**DOCUMENT EXTRACT:**
※ ※ ※

In Nkambule’s representative’s
opening address at the arbitration hearing, the dispute was
characterised as a failure
to match the applicant’s
remuneration with the higher grade in which he had been placed and
that the relief sought was back
pay. It would seem therefore that the
arbitrator’s conclusion that she was not dealing with a claim
for benefits but simply
for a claim for arrear remuneration was well
founded. In so far as the applicant contends that the claim in fact
concerned an alleged
unfair labour practice relating to promotion,
that also does not seem to be a basis on which the arbitrator would
have had jurisdiction
given the absence of an indication in the
referral that the matter concerned a promotion dispute and also given
that the applicant
was in essence seeking compensation for a
promotion which had taken place. Nonetheless, despite the apparent
absence of jurisdiction
to determine the dispute, I have considered
the other grounds of review in the event that I am wrong on this
issue.
[7]
Secondly, a fundamental pillar in Nkambule’s case is that, the
arbitrator had improperly relied on documentary evidence
which had
been “unlawfully restructured”. This claim of fabricated
evidence concerned a document produced to support
the respondent’s
argument that the 2A level had been a temporary measure in 2001.
Nkambule contends that the company logo
on the bulletin describing
the temporary measure did not exist in 2001 and that accordingly, the
document was purposely manufactured
and untrue. The company witness
conceded that the logo on the document was incorrect, but in his
evidence in chief, he tendered
the document with the original logo
and gave detailed evidence as to the origin of level 2A. He stated it
was developed as a measure
to accommodate people who did quality and
maintenance work previously, before multi-skilling was introduced.
[8]
It was submitted that Nkambule was unable to even identify designated
tasks he had supposedly performed, which were associated
with level
2A, on the document he produced as evidence in support of his claim
to perform that type of work. The document relied
on by Nkambule
makes no reference to level 2A, but only to levels 1, 2, 3 and 4. In
cross-examination of the respondent’s
witness, it was suggested
to him that some of the tasks under level 4 performed by Nkambule
should have placed him on level 2A.
His response was that levels 2A
and 2B ceased to exist after 31 December 2001. Thereafter anyone
engaged after that date was graded
under the new multi-skilling
model.

※ ※ ※

**RAW DATA:**
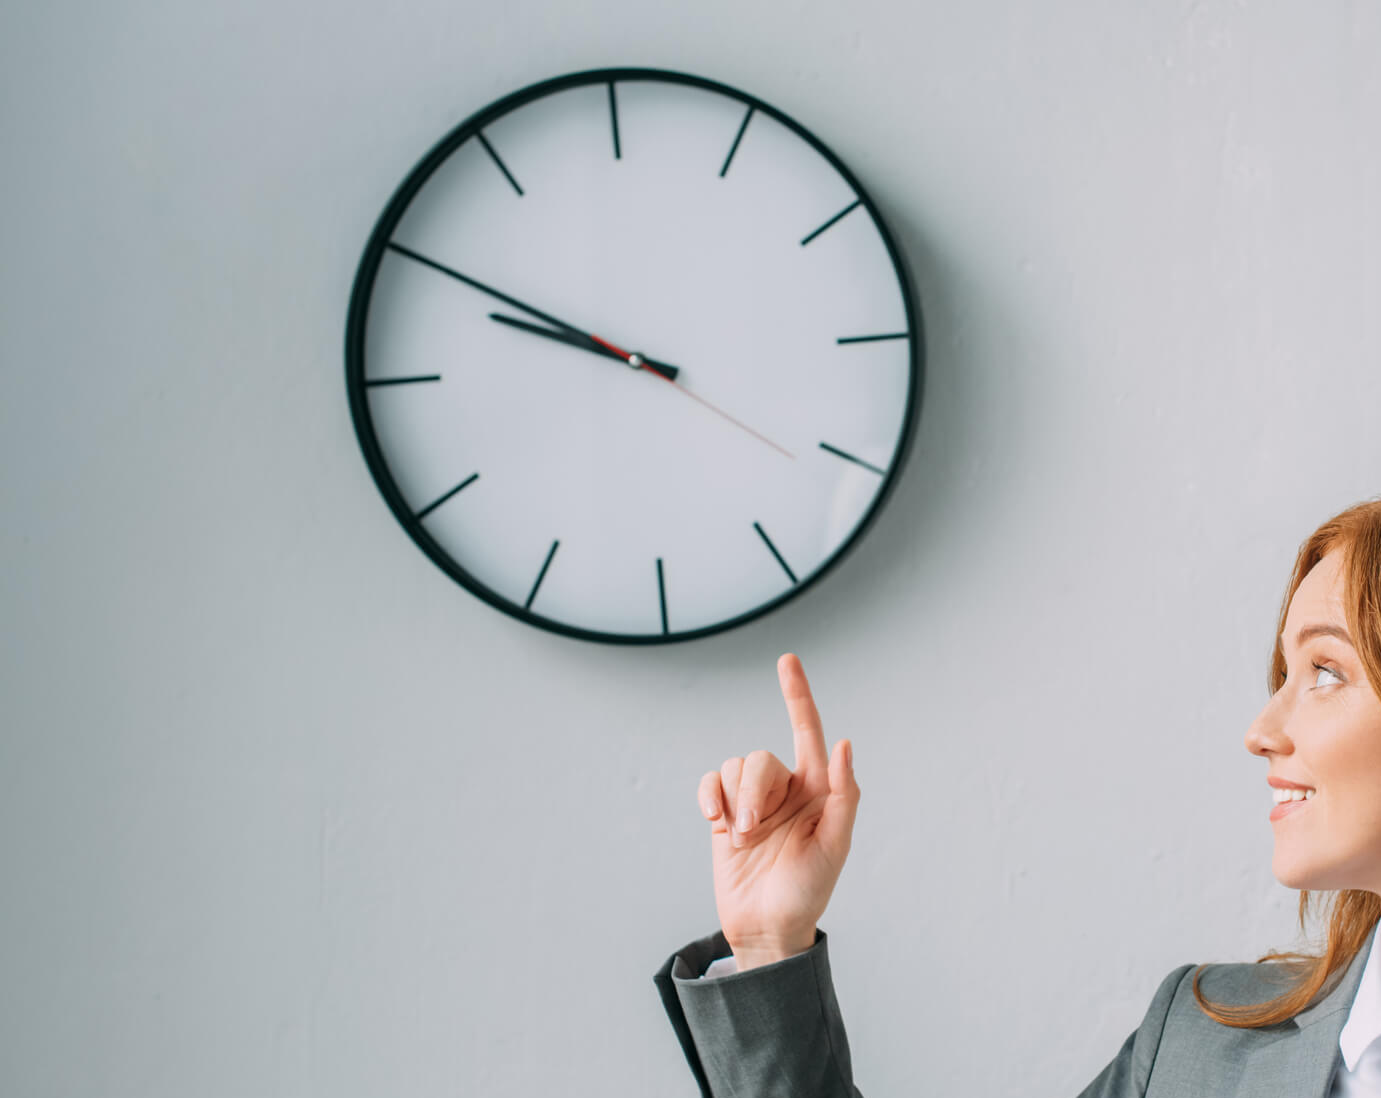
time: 9:50
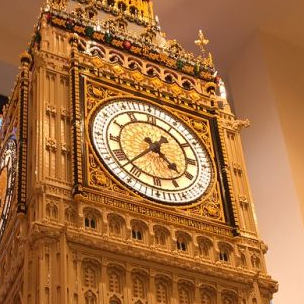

※ ※ ※

**GOALS:**
1/ In the extract on Nkambule's review, why would the arbitrator not have had jurisdiction over the dispute if it were treated as an unfair labour practice relating to promotion?
2/ Extend the extract on Nkambule's arbitration review, picking up right after its final sentence.

**RESPONSES PER TASK:**
1/ The referral gave no indication that the matter concerned a promotion dispute. Also, Nkambule was essentially seeking compensation for a promotion that had already taken place.

2/
[9]
The document, which Nkambule disputed the authenticity of, contained
a diagram showing that an interim arrangement had been
devised in
2001 to accommodate employees who were both competent and accountable
for quality and maintenance tasks in the multi-skilling
system, the
respondent had adopted. The document makes it clear that the two
bands introduced to accommodate such employees were
part of a
“parallel interim model”. The document explained the term
as follows:


Parallel’means
that the two bands not part of the multi-skilling model but to run
along side it. ‘Interim’ means
that bands A and B not
intended to be permanent. They are there to meet the need of defined
existing employees.
Beneath
the diagram showing the relationship between the parallel interim
model and the existing multi-skilling system, the following

additional explanation appears:

This
will be a ‘once-off’ exercise, meaning that no further
employees (whether existing or new employees) will be allowed
into
bands A and B after the present exercise of defining employees is
completed and implemented. This exercise was supposed to
be closed by
31 December 2001. But was officially closed on 30 June 2002 after
been extended a number of times due to requests
from union
representatives and line management.”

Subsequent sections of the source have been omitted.